Rüstungsexporte:Kein kompletter Stopp deutscher Rüstungsexporte für die Türkei

Deutsche Rüstungsexporte steuern auf Rekordmarke zu

Drei Kampfpanzer der Bundeswehr bei einer Übung im Gelände. Dieses Jahr hat die Türkei bereits Kriegswaffen für 250,4 Millionen Euro aus Deutschland erhalten.

(Foto: dpa)
  • Es wird keinen kompletten Stopp der Rüstungsexporte für die Türkei geben. Das stellte das Wirtschaftministerium am Freitag schriftlich klar.
  • Am Donnerstag hatte Bundeskanzlerin Angela Merkel (CDU) verkündet, dass die Bundesregierung unter den jetzigen Bedingungen "keine Waffen an die Türkei liefern" werde. Das sorgte für Spekulationen um einen vollständigen Stopp.
  • In den ersten acht Monaten dieses Jahres hat die Türkei bereits Kriegswaffen für 250,4 Millionen Euro aus Deutschland erhalten.

Der deutsche Rüstungsexportstopp für die Türkei wegen der Syrien-Offensive gilt weiterhin nur für Waffen und andere militärische Güter, die in dem Konflikt eingesetzt werden können. Die Bundesregierung erteile "keine neuen Genehmigungen" mehr für solche Waren, stellte das Wirtschaftsministerium in einer schriftlichen Antwort auf eine Anfrage des Linken-Außenpolitikers Stefan Liebich klar. Die Betonung liegt auf dem Wort "neuen": Bereits genehmigte Lieferungen sind nicht betroffen.

Die Regierungserklärung im Bundestag von Bundeskanzlerin Angela Merkel (CDU) am Donnerstag hatte man noch anders verstehen können. Dort sagte sie, die türkische Militäroperation gegen die Kurdenmiliz YPG führe zu einem "humanitären Drama" mit großen geopolitischen Folgen. "Und deshalb wird die Bundesregierung unter den jetzigen Bedingungen auch keine Waffen an die Türkei liefern." Das hatte zu Spekulationen geführt, es könne sich doch um einen kompletten Rüstungsexportstopp wie gegen Saudi-Arabien handeln.
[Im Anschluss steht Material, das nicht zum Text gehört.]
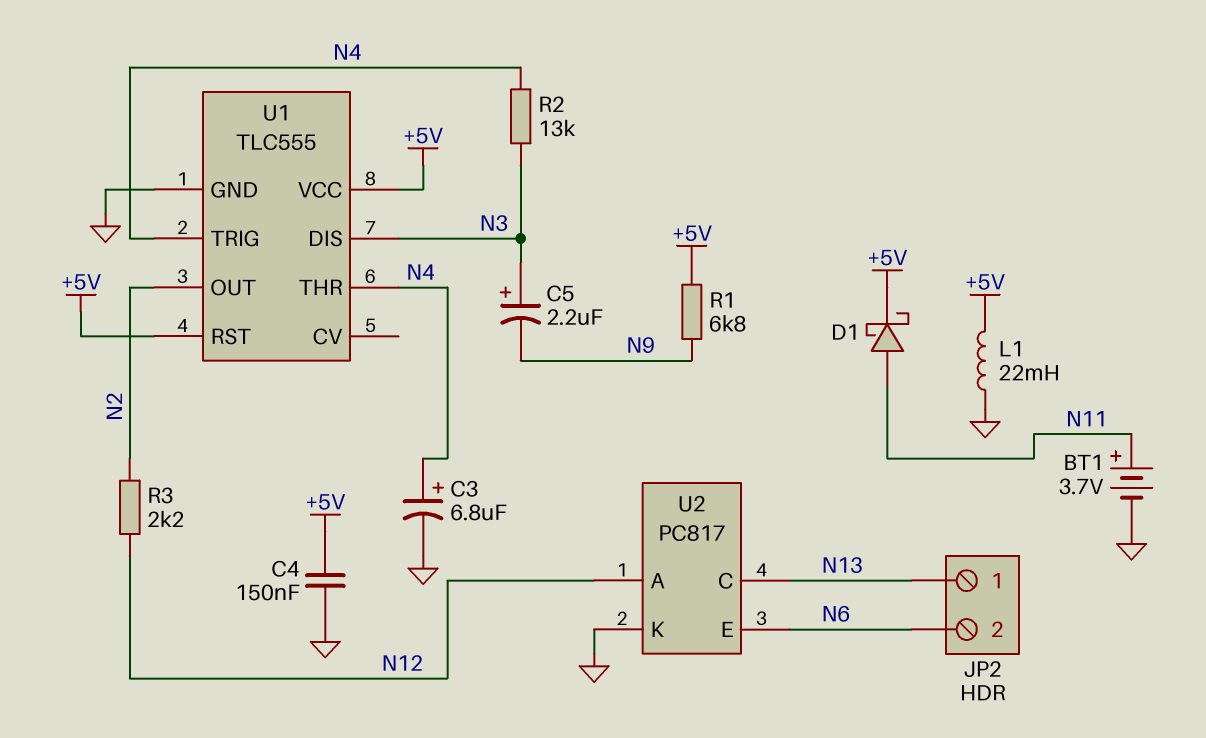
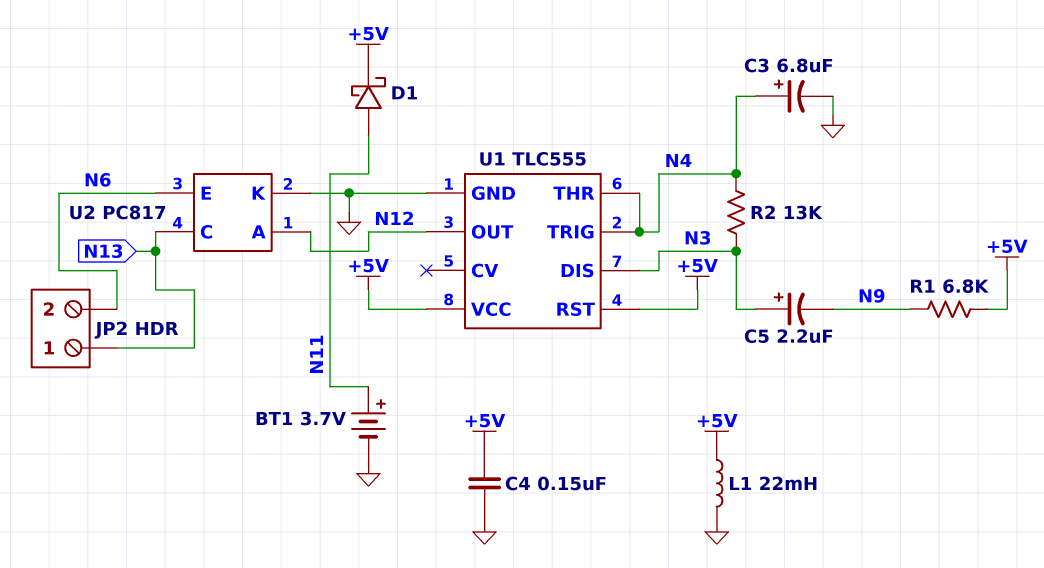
R3: 2.2k (N2, N12) -> none
U1 pin OUT: N2 -> N12

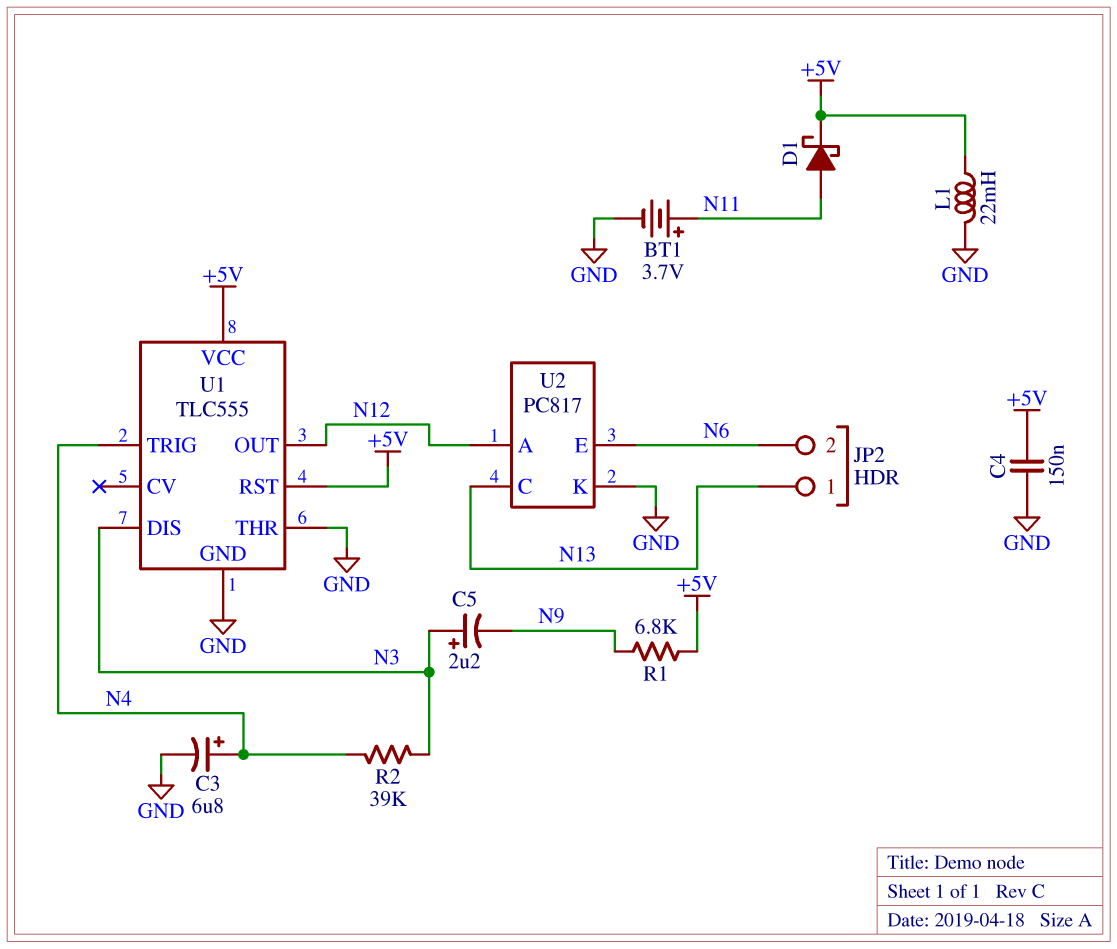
R2: 13k (N3, N4) -> 39k (N3, N4)
U1 pin THR: N4 -> GND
Die Türkei hatte am 9. Oktober im Norden Syriens eine Offensive gegen die Kurdenmiliz YPG gestartet, die von ihr als Terrororganisation angesehen wird. Ankara begründet den Einsatz mit dem Recht auf Selbstverteidigung. Die Waffenruhe, die zuletzt in der Region verkündet wurde, hält nicht überall.

"Es ist unsere Verpflichtung, den Krieg gegen die Kurden zu stoppen"

Staatssekretär Ulrich Nußbaum aus dem für Exportkontrolle zuständigen Wirtschaftsministerium schreibt nun in seiner Antwort: "Die Bundesregierung erteilt keine neuen Genehmigungen für Rüstungsgüter, die durch die Türkei in Syrien eingesetzt werden könnten." So hatte es auch Bundesaußenminister Heiko Maas (SPD) gesagt, als er vor einer Woche den Exportstopp verkündete. Die Antwort des Wirtschaftsministeriums wurde am Freitag veröffentlicht, also nach der Verkündung der Waffenruhe für Nordsyrien.

Liebich wirft der Kanzlerin nun vor, die Öffentlichkeit getäuscht zu haben. "Dass selbst nach einem klaren Bruch des Völkerrechts die Waffenlieferungen weitergehen, ist eine Schande. Deutschland macht sich an den Toten und Verletzten im Norden Syriens weiter mit schuldig." Am Samstag forderte auch Linken-Chef Bernd Riexinger einen Stopp aller Rüstungsexporte in die Türkei. "Alle Waffenexporte an die Türkei müssen sofort gestoppt werden, bereits erteilte Genehmigungen müssen rückgängig gemacht werden", sagte der Bundesvorsitzende beim Landesparteitag der Hamburger Linken. "Es ist unsere Verpflichtung, den Krieg gegen die Kurden zu stoppen."

Im vergangenen Jahr machten die Lieferungen an die Türkei mit 242,8 Millionen Euro fast ein Drittel aller deutschen Kriegswaffenexporte (770,8 Millionen Euro) aus. Damit war das von Präsident Recep Tayyip Erdoğan regierte Land klar die Nummer eins unter den Empfängern deutscher Rüstungsgüter. In den ersten acht Monaten dieses Jahres hat die Türkei bereits Kriegswaffen für 250,4 Millionen Euro aus Deutschland erhalten.